PROBLEM TO WORK ON: Output the listing below verbatim, but drop the images.

INPUT RECORDS:
* * * * * * * * *

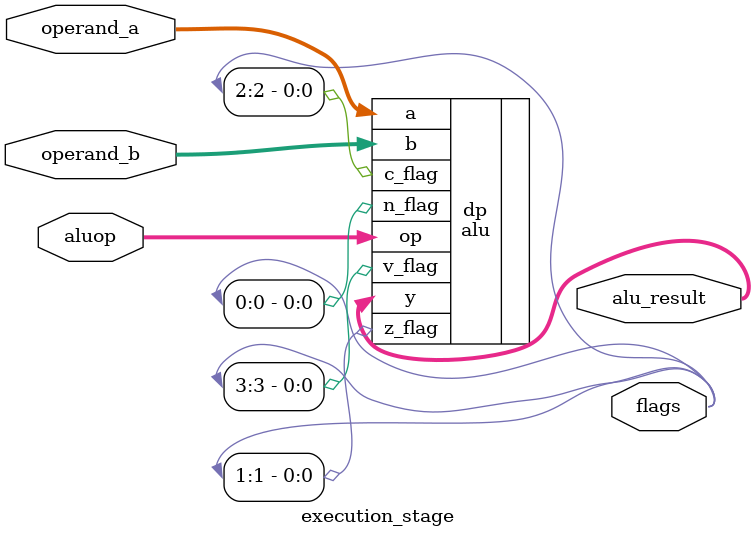
<source format=sv>
module execution_stage(
    // last stage data
    input logic [0:63] operand_a,
    input logic [0:63] operand_b,
    input logic [0:7]  aluop,

    // next stage data
    output logic [0:63] alu_result,

    //next stage signals
    output logic [0:3] flags
);

alu dp(
    .a(operand_a),
    .b(operand_b),
    .op(aluop),
    .y(alu_result),
    .n_flag(flags[0]),
    .z_flag(flags[1]),
    .c_flag(flags[2]),
    .v_flag(flags[3])
);


endmodule
</source>
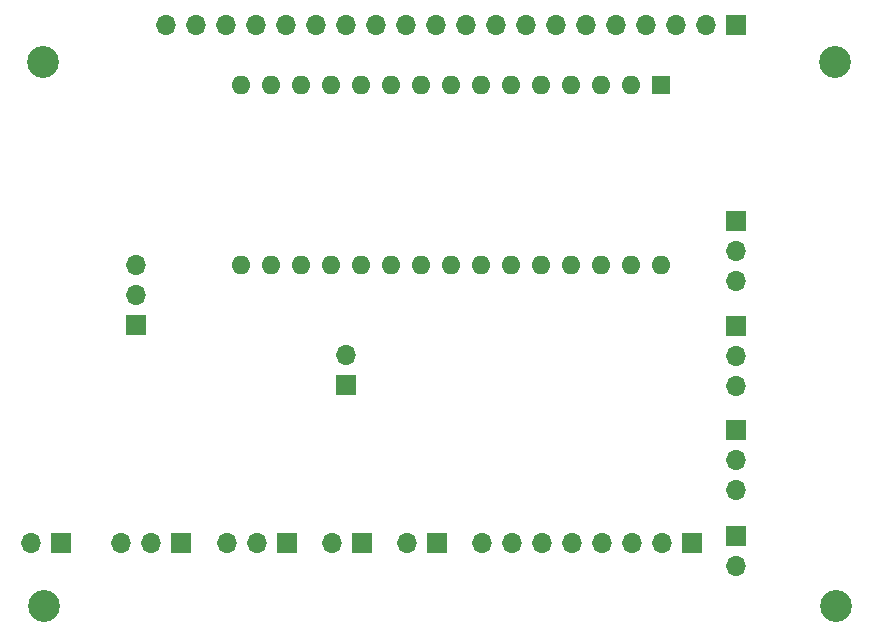
<source format=gbr>
%TF.GenerationSoftware,KiCad,Pcbnew,8.0.4*%
%TF.CreationDate,2025-01-29T09:39:19+01:00*%
%TF.ProjectId,DA_Sender,44415f53-656e-4646-9572-2e6b69636164,rev?*%
%TF.SameCoordinates,Original*%
%TF.FileFunction,Soldermask,Bot*%
%TF.FilePolarity,Negative*%
%FSLAX46Y46*%
G04 Gerber Fmt 4.6, Leading zero omitted, Abs format (unit mm)*
G04 Created by KiCad (PCBNEW 8.0.4) date 2025-01-29 09:39:19*
%MOMM*%
%LPD*%
G01*
G04 APERTURE LIST*
%ADD10C,2.700000*%
%ADD11R,1.700000X1.700000*%
%ADD12O,1.700000X1.700000*%
%ADD13R,1.600000X1.600000*%
%ADD14O,1.600000X1.600000*%
G04 APERTURE END LIST*
D10*
%TO.C,J7*%
X182460095Y-120324362D03*
%TD*%
D11*
%TO.C,SW3*%
X123190000Y-96520000D03*
D12*
X123190000Y-93980000D03*
X123190000Y-91440000D03*
%TD*%
D11*
%TO.C,J4*%
X116845000Y-115005000D03*
D12*
X114305000Y-115005000D03*
%TD*%
D10*
%TO.C,J9*%
X115375333Y-74260901D03*
%TD*%
D12*
%TO.C,J2*%
X139795136Y-115025684D03*
D11*
X142335136Y-115025684D03*
%TD*%
D13*
%TO.C,A1*%
X167640000Y-76200000D03*
D14*
X165100000Y-76200000D03*
X162560000Y-76200000D03*
X160020000Y-76200000D03*
X157480000Y-76200000D03*
X154940000Y-76200000D03*
X152400000Y-76200000D03*
X149860000Y-76200000D03*
X147320000Y-76200000D03*
X144780000Y-76200000D03*
X142240000Y-76200000D03*
X139700000Y-76200000D03*
X137160000Y-76200000D03*
X134620000Y-76200000D03*
X132080000Y-76200000D03*
X132080000Y-91440000D03*
X134620000Y-91440000D03*
X137160000Y-91440000D03*
X139700000Y-91440000D03*
X142240000Y-91440000D03*
X144780000Y-91440000D03*
X147320000Y-91440000D03*
X149860000Y-91440000D03*
X152400000Y-91440000D03*
X154940000Y-91440000D03*
X157480000Y-91440000D03*
X160020000Y-91440000D03*
X162560000Y-91440000D03*
X165100000Y-91440000D03*
X167640000Y-91440000D03*
%TD*%
D10*
%TO.C,J8*%
X182433056Y-74294522D03*
%TD*%
%TO.C,J6*%
X115412964Y-120331118D03*
%TD*%
D11*
%TO.C,SW5*%
X148685136Y-115025684D03*
D12*
X146145136Y-115025684D03*
%TD*%
D11*
%TO.C,SW1*%
X174050720Y-105425000D03*
D12*
X174050720Y-107965000D03*
X174050720Y-110505000D03*
%TD*%
D11*
%TO.C,RV2*%
X174015748Y-96624041D03*
D12*
X174015748Y-99164041D03*
X174015748Y-101704041D03*
%TD*%
D11*
%TO.C,J5*%
X140970000Y-101600000D03*
D12*
X140970000Y-99060000D03*
%TD*%
D11*
%TO.C,SW6*%
X173990000Y-114389041D03*
D12*
X173990000Y-116929041D03*
%TD*%
D11*
%TO.C,J3*%
X173990000Y-71120000D03*
D12*
X171450000Y-71120000D03*
X168910000Y-71120000D03*
X166370000Y-71120000D03*
X163830000Y-71120000D03*
X161290000Y-71120000D03*
X158750000Y-71120000D03*
X156210000Y-71120000D03*
X153670000Y-71120000D03*
X151130000Y-71120000D03*
X148590000Y-71120000D03*
X146050000Y-71120000D03*
X143510000Y-71120000D03*
X140970000Y-71120000D03*
X138430000Y-71120000D03*
X135890000Y-71120000D03*
X133350000Y-71120000D03*
X130810000Y-71120000D03*
X128270000Y-71120000D03*
X125730000Y-71120000D03*
%TD*%
D11*
%TO.C,SW4*%
X127000000Y-114981199D03*
D12*
X124460000Y-114981199D03*
X121920000Y-114981199D03*
%TD*%
D11*
%TO.C,SW2*%
X135980136Y-115005510D03*
D12*
X133440136Y-115005510D03*
X130900136Y-115005510D03*
%TD*%
D11*
%TO.C,RV1*%
X173990000Y-87719041D03*
D12*
X173990000Y-90259041D03*
X173990000Y-92799041D03*
%TD*%
D11*
%TO.C,J1*%
X170270136Y-115025684D03*
D12*
X167730136Y-115025684D03*
X165190136Y-115025684D03*
X162650136Y-115025684D03*
X160110136Y-115025684D03*
X157570136Y-115025684D03*
X155030136Y-115025684D03*
X152490136Y-115025684D03*
%TD*%
M02*

</source>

* * * * * * * * *

COMPLETED EXERCISE:
<source format=sv>
module execution_stage(
    // last stage data
    input logic [0:63] operand_a,
    input logic [0:63] operand_b,
    input logic [0:7]  aluop,

    // next stage data
    output logic [0:63] alu_result,

    //next stage signals
    output logic [0:3] flags
);

alu dp(
    .a(operand_a),
    .b(operand_b),
    .op(aluop),
    .y(alu_result),
    .n_flag(flags[0]),
    .z_flag(flags[1]),
    .c_flag(flags[2]),
    .v_flag(flags[3])
);


endmodule
</source>
<source format=gbr>
%TF.GenerationSoftware,KiCad,Pcbnew,8.0.4*%
%TF.CreationDate,2025-01-29T09:39:19+01:00*%
%TF.ProjectId,DA_Sender,44415f53-656e-4646-9572-2e6b69636164,rev?*%
%TF.SameCoordinates,Original*%
%TF.FileFunction,Soldermask,Bot*%
%TF.FilePolarity,Negative*%
%FSLAX46Y46*%
G04 Gerber Fmt 4.6, Leading zero omitted, Abs format (unit mm)*
G04 Created by KiCad (PCBNEW 8.0.4) date 2025-01-29 09:39:19*
%MOMM*%
%LPD*%
G01*
G04 APERTURE LIST*
%ADD10C,2.700000*%
%ADD11R,1.700000X1.700000*%
%ADD12O,1.700000X1.700000*%
%ADD13R,1.600000X1.600000*%
%ADD14O,1.600000X1.600000*%
G04 APERTURE END LIST*
D10*
%TO.C,J7*%
X182460095Y-120324362D03*
%TD*%
D11*
%TO.C,SW3*%
X123190000Y-96520000D03*
D12*
X123190000Y-93980000D03*
X123190000Y-91440000D03*
%TD*%
D11*
%TO.C,J4*%
X116845000Y-115005000D03*
D12*
X114305000Y-115005000D03*
%TD*%
D10*
%TO.C,J9*%
X115375333Y-74260901D03*
%TD*%
D12*
%TO.C,J2*%
X139795136Y-115025684D03*
D11*
X142335136Y-115025684D03*
%TD*%
D13*
%TO.C,A1*%
X167640000Y-76200000D03*
D14*
X165100000Y-76200000D03*
X162560000Y-76200000D03*
X160020000Y-76200000D03*
X157480000Y-76200000D03*
X154940000Y-76200000D03*
X152400000Y-76200000D03*
X149860000Y-76200000D03*
X147320000Y-76200000D03*
X144780000Y-76200000D03*
X142240000Y-76200000D03*
X139700000Y-76200000D03*
X137160000Y-76200000D03*
X134620000Y-76200000D03*
X132080000Y-76200000D03*
X132080000Y-91440000D03*
X134620000Y-91440000D03*
X137160000Y-91440000D03*
X139700000Y-91440000D03*
X142240000Y-91440000D03*
X144780000Y-91440000D03*
X147320000Y-91440000D03*
X149860000Y-91440000D03*
X152400000Y-91440000D03*
X154940000Y-91440000D03*
X157480000Y-91440000D03*
X160020000Y-91440000D03*
X162560000Y-91440000D03*
X165100000Y-91440000D03*
X167640000Y-91440000D03*
%TD*%
D10*
%TO.C,J8*%
X182433056Y-74294522D03*
%TD*%
%TO.C,J6*%
X115412964Y-120331118D03*
%TD*%
D11*
%TO.C,SW5*%
X148685136Y-115025684D03*
D12*
X146145136Y-115025684D03*
%TD*%
D11*
%TO.C,SW1*%
X174050720Y-105425000D03*
D12*
X174050720Y-107965000D03*
X174050720Y-110505000D03*
%TD*%
D11*
%TO.C,RV2*%
X174015748Y-96624041D03*
D12*
X174015748Y-99164041D03*
X174015748Y-101704041D03*
%TD*%
D11*
%TO.C,J5*%
X140970000Y-101600000D03*
D12*
X140970000Y-99060000D03*
%TD*%
D11*
%TO.C,SW6*%
X173990000Y-114389041D03*
D12*
X173990000Y-116929041D03*
%TD*%
D11*
%TO.C,J3*%
X173990000Y-71120000D03*
D12*
X171450000Y-71120000D03*
X168910000Y-71120000D03*
X166370000Y-71120000D03*
X163830000Y-71120000D03*
X161290000Y-71120000D03*
X158750000Y-71120000D03*
X156210000Y-71120000D03*
X153670000Y-71120000D03*
X151130000Y-71120000D03*
X148590000Y-71120000D03*
X146050000Y-71120000D03*
X143510000Y-71120000D03*
X140970000Y-71120000D03*
X138430000Y-71120000D03*
X135890000Y-71120000D03*
X133350000Y-71120000D03*
X130810000Y-71120000D03*
X128270000Y-71120000D03*
X125730000Y-71120000D03*
%TD*%
D11*
%TO.C,SW4*%
X127000000Y-114981199D03*
D12*
X124460000Y-114981199D03*
X121920000Y-114981199D03*
%TD*%
D11*
%TO.C,SW2*%
X135980136Y-115005510D03*
D12*
X133440136Y-115005510D03*
X130900136Y-115005510D03*
%TD*%
D11*
%TO.C,RV1*%
X173990000Y-87719041D03*
D12*
X173990000Y-90259041D03*
X173990000Y-92799041D03*
%TD*%
D11*
%TO.C,J1*%
X170270136Y-115025684D03*
D12*
X167730136Y-115025684D03*
X165190136Y-115025684D03*
X162650136Y-115025684D03*
X160110136Y-115025684D03*
X157570136Y-115025684D03*
X155030136Y-115025684D03*
X152490136Y-115025684D03*
%TD*%
M02*

</source>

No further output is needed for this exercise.